Monday, 21 September 2020

Mubi Monday: Lights In The Dusk (2006)

Written and directed by Aki Kaurismäki, Lights In The Dusk is a very interesting crime drama that takes some familiar tropes and delivers them in a strangely stilted and sedate manner that shouldn't really work, but does. I must admit that the first few scenes left me feeling slightly cold and confused, but sticking with it led me to enjoy something impressively unique and worthwhile.

Koistinen (Janne Hytiäinen) is a lonely nightwatchman, hoping to one day start his own business. He is friends with Aila (Maria Heiskanen), a woman who works in a food van, but doesn't seem to have anyone else in his life. This looks set to change when he is approached by the lovely Mirja (Maria Järvenhelmi), a beautiful woman who screams icy femme fatale from her very first appearance. It turns out that Mirja is in the employ of a crime boss (Lindholm, played by Ilkka Koivula) who wants her to gain information from Koistinen and rob his place of work.

Although superficially very simple, almost laughably so when you think of how the lead character accepts everything around him, Kaurismäki seems to be very deliberately utilising the familiar to underline a message. It happens all the time, to varying degrees. People can see others around them about to cause harm, or just use them, and yet they still go along with it all. Because of loneliness, because they can convince themselves that it's not really going to turn out as bad as it looks, or because of a few other reasons. 

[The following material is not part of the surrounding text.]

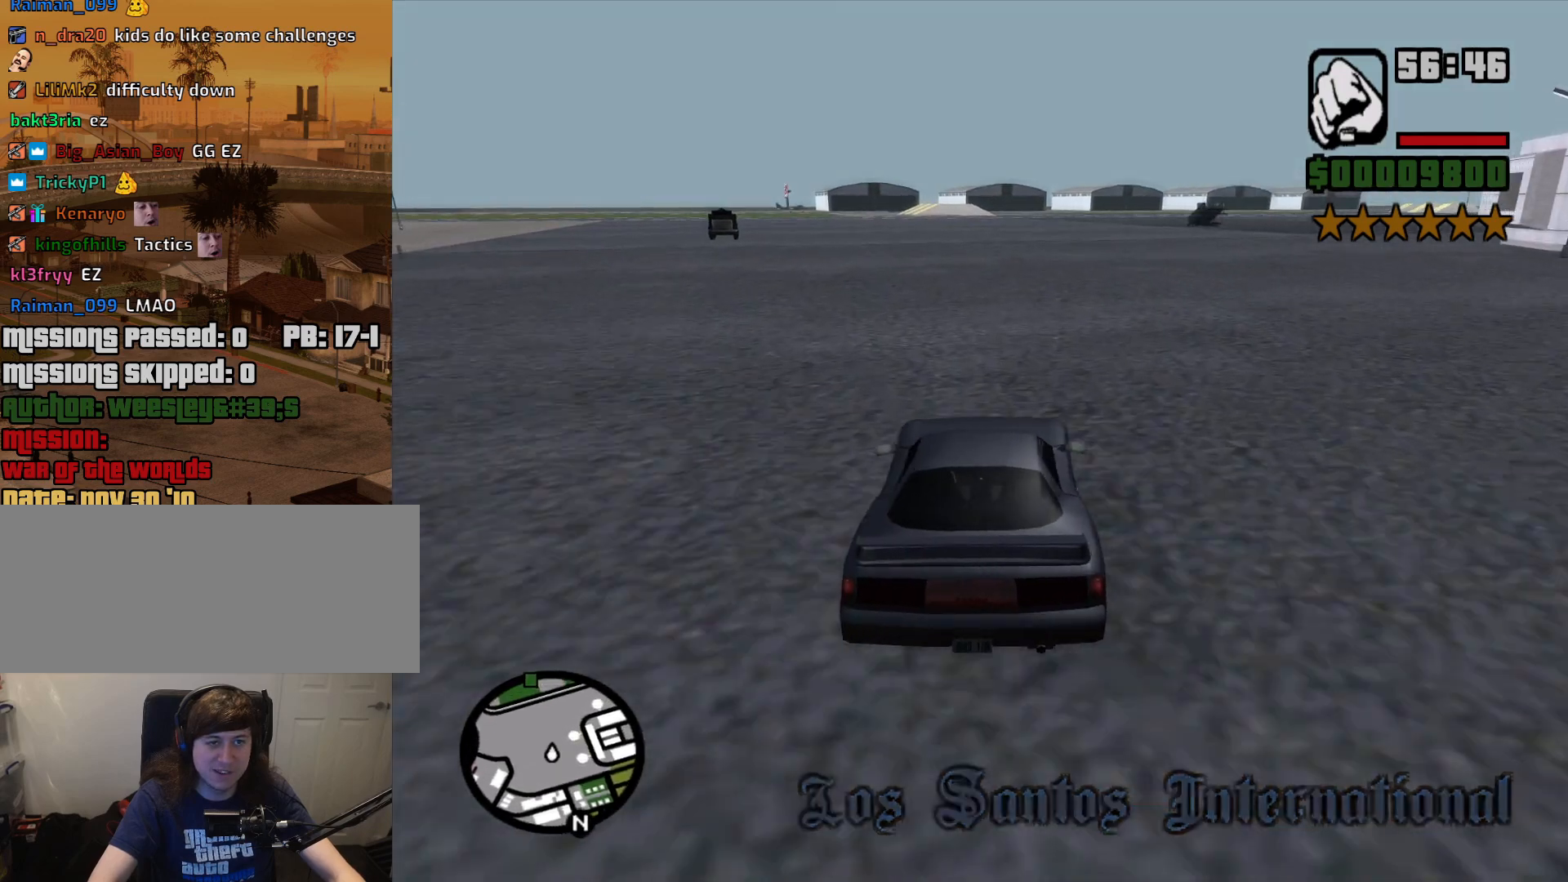
{"keys": ["w"], "mouse": [], "events": [[17, "d", "up"]]}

Hytiäinen is very good in the lead role, all weariness and loneliness embodied in the body of an everyday man just trying to make his way through life with a minimal amount of pain, and Järvenhelmi is a wonderful icy blonde, able to work her magic on the main character simply because he will accept it, knowing there will be a catch somewhere, but not caring enough about the consequences to want to miss out on his time with her. Koivula is a standard crime boss, always in control and always ready to sacrifice meek lambs, and Heiskanen is the lone sweetness in amongst all of the bitter moments.

Kaurismäki certainly knows what he's doing here, and both the visuals and the dialogue deliver so much more than just whatever appears on the surface. He makes a lot of deliberate choices, very few of them the easiest options, and the end result is all the more impressive once you realise that you've been quietly affected by the power of the film as the end credits roll.

Although strange in the way everything is played out, from the style of many characters to the feeling of artifice around many of the main scenes, Lights In The Dusk works because of the way it uses the strangeness to dress up the mundane. It makes viewers work a little bit harder to see the obvious, which is itself part of the lesson here.